Toch zou de ziel ook vandaag de dag nog altijd bestaansrecht kunnen hebben. Niet daar waar een kortzichtig begrip 
haar bestaan ontkent, maar in de wijze waarop we vanuit onze psyche over de werkelijk spreken. Volgens Jung is de enige bestaansvorm waar we werkelijk weet van hebben de psychische bestaansvorm. Zo geredeneerd zou het een misvatting zijn om aan te nemen dat het bestaan alleen maar een bijzondere constellatie van atomen zou zijn. Of, zoals Jung het formuleert: ‘We konden immers met evenveel recht beweren, dat de fysieke bestaansvorm alleen 
maar een abstracte conclusie is uit de reeks van innerlijke (psychische) beelden, 
die wij dankzij onze zintuigen van de materiële werkelijkheid ontvangen.’ Anders gezegd, zelfs de bewering ‘Wij zijn ons brein’ komt uit ons brein voort. De wetenschap die het brein onderzoekt is zelf een product van ons brein. Hier sluit zich dus een cirkel. Je kunt niet met je eigen tanden je eigen tanden opeten.

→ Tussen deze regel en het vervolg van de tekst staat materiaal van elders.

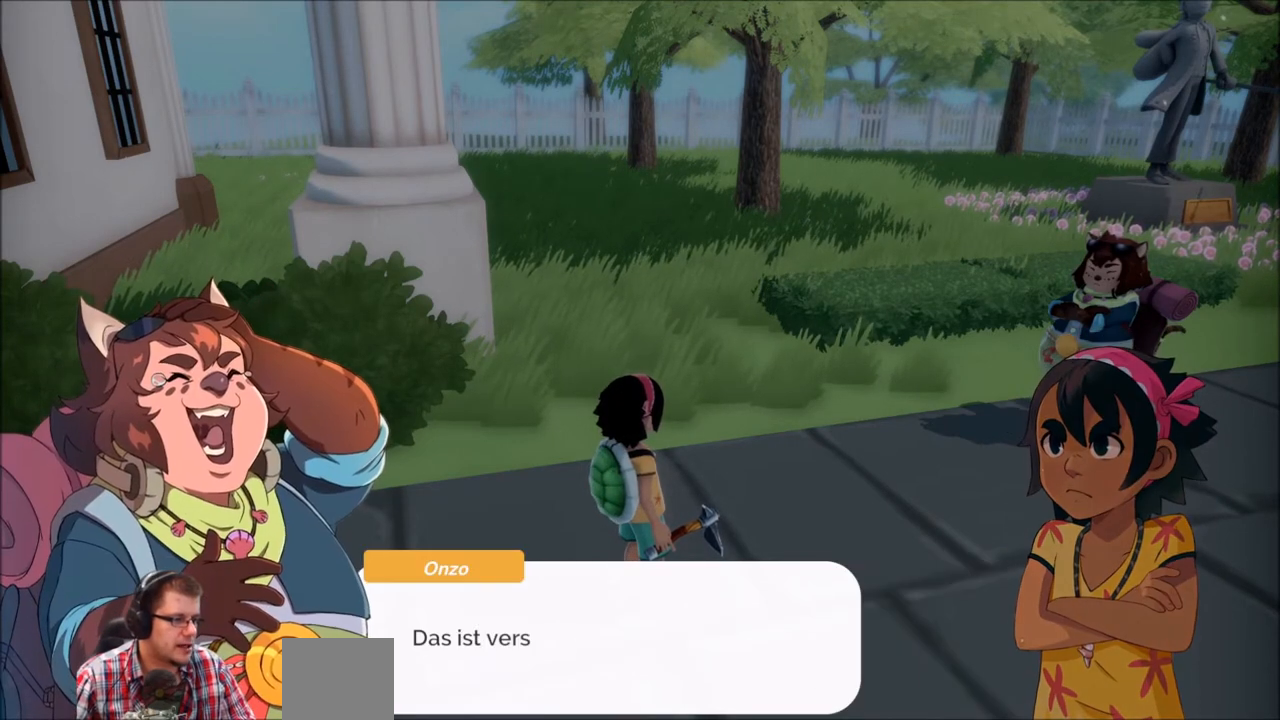
{"buttons": [], "left_stick": "center", "right_stick": "center", "events": []}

In de Volkskrant van zaterdag j.l. las ik een mooi stuk van Ger Vertogen. Hij is emeritus hoogleraar theoretische natuurkunde. In een helder betoog bestrijdt hij het standpunt van Swaab zoals uiteengezet in diens boek Wij zijn ons brein. Voor de uitspraak ‘Wij zijn ons 
brein’ kan volgens Vertogen geen wetenschappelijk 
bewijs worden gevonden. Het is 
een geloofsuitspraak. Deze redenering deed me sterk denken aan wat Rümke ooit schreef in zijn boek Karakter en aanleg in verband met het ongeloof. Principieel godsdienstig ongeloof bestaat niet volgens Rümke. Het principieel ongeloof heeft de typische structuur van geloof… ‘met dezelfde ontaardingsverschijnselen als verstarring, bekrompenheid, minachting voor andersdenkenden, tot fanatisme en vervolging toe.’ Vergelijkbare argumenten brengt Vertogen nu in stelling tegen Swaab. De bewering Wij zijn ons brein’ berust evenzeer op een geloof als de stelling dat wij méér dan ons brein zouden zijn, dat wij een geest hebben of een ziel, of hoe je het ook wilt noemen.

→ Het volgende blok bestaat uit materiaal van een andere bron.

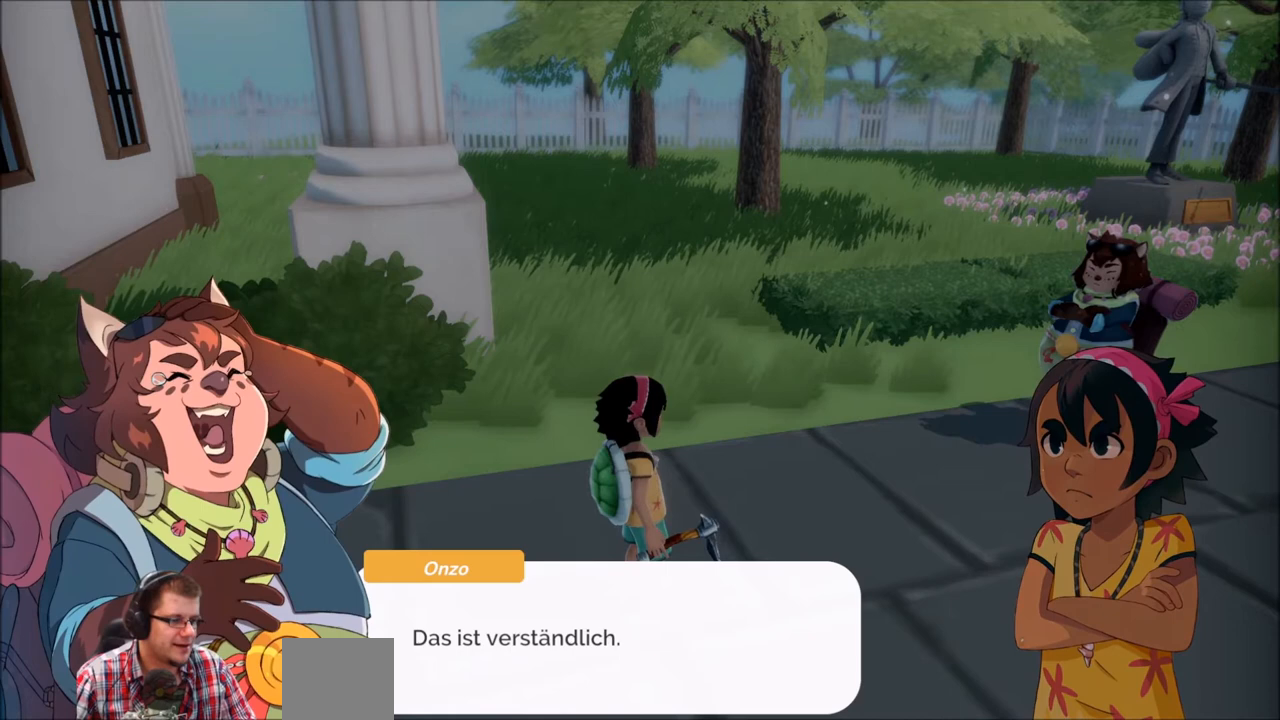
{"buttons": [], "left_stick": "center", "right_stick": "center", "events": []}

Zo stelt Vertogen onder meer het volgende:

‘Het menselijk denken kan de blik 
op zichzelf richten. Zo kan het vragen naar de zin van het menselijk 
bestaan en mediteren over leven en 
dood. Tot nu toe is niet gebleken dat 
kunstmatige intelligentie daartoe in 
staat is. Natuurwetenschap neemt aan dat 
het gedrag van een totaliteit valt terug te voeren op haar samenstellende bestanddelen. Bijgevolg baseert 
een wetenschappelijke verklaring 
van de menselijke geest zich op de 
aanname dat die geest zichzelf eenduidig kan ontleden. Die aanname 
valt tot nu toe niet wetenschappelijk 
te verifiëren. Ze is vergelijkbaar met 
de aanname dat een levend organisme kan worden beschreven in enkel 
fysische termen. Echter een volledige fysische analyse van een levend 
wezen is slechts mogelijk door het 
te doden. Essentieel voor natuurwetenschap 
is het bestaan van een onafhankelijke waarnemer. Een scherpe scheiding tussen een goed afgebakend 
object en een subject is vereist. Maar 
die eis is hier onhaalbaar, immers object en subject vallen samen, 
geest bestudeert geest.(..) Wij zullen nooit het mysterie 
van de geest oplossen, want wij zijn het mysterie zelf. Geest toont zich,
 net als logica.’

Laat een reactie achter

(verplicht)

(verplicht, wordt nooit weergegeven)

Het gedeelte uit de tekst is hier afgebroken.